Es wäre nicht das erste Mal, dass gepanschter Sprit für Motorschäden sorgt. Eine Autowerkstatt im erzgebirgischen Adorf hatte im Sommer 2023 gleich ein halbes Dutzend Autos auf dem Hof stehen. Die Besitzer waren alle jenseits der Grenze in Tschechien tanken. Dort hatten Treibstofflieferanten den Sprit, diesmal war es Diesel, bewusst mit Wasser gestreckt, nachdem sich der Einkauf deutlich verteuert hatte.

Ob so etwas auch in Deutschland möglich sei, verneint der Sprecher des ADAC nach kurzem Zögern.
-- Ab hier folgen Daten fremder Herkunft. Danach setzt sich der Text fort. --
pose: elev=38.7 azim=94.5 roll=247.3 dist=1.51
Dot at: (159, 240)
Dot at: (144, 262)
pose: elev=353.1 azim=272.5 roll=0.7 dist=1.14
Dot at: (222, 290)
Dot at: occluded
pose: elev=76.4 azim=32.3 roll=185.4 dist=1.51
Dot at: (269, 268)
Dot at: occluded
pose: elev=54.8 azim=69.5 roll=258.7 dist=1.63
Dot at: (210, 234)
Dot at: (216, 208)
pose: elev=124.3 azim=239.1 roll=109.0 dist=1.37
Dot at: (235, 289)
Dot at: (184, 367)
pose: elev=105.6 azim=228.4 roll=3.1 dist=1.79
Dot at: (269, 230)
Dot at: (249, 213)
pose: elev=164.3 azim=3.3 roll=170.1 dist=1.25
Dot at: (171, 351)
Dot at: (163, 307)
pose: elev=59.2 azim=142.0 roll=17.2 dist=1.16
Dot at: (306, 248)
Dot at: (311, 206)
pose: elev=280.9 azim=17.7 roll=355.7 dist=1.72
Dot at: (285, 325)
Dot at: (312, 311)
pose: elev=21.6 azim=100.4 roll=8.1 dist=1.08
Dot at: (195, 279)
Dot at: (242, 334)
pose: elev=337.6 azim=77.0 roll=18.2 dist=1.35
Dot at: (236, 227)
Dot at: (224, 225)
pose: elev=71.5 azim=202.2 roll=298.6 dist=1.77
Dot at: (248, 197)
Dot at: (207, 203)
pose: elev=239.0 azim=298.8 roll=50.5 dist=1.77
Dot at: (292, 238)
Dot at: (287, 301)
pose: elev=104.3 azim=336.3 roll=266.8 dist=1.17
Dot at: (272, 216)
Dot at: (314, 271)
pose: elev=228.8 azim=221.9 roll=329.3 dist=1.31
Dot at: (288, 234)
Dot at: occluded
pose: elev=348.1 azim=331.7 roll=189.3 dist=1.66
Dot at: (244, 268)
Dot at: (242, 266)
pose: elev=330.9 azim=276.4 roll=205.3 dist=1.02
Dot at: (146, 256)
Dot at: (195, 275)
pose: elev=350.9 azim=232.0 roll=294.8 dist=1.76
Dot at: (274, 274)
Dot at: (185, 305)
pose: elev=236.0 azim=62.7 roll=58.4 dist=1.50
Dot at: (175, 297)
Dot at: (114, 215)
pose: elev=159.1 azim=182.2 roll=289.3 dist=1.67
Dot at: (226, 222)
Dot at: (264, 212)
Die Tankstellen in Sachsen würden ausschließlich von den inländischen Raffinerien in Schwedt und Leuna versorgt. Doch wie kommt es dann, dass der Sprit an der Selgros-Tankstelle durchweg fünf bis sechs Cent billiger verkauft werden kann als andernorts? Auch auf diese Frage bleibt der Betreiber eine Antwort schuldig. Für Nadine S. steht indes fest. "Hier tanke ich nie wieder."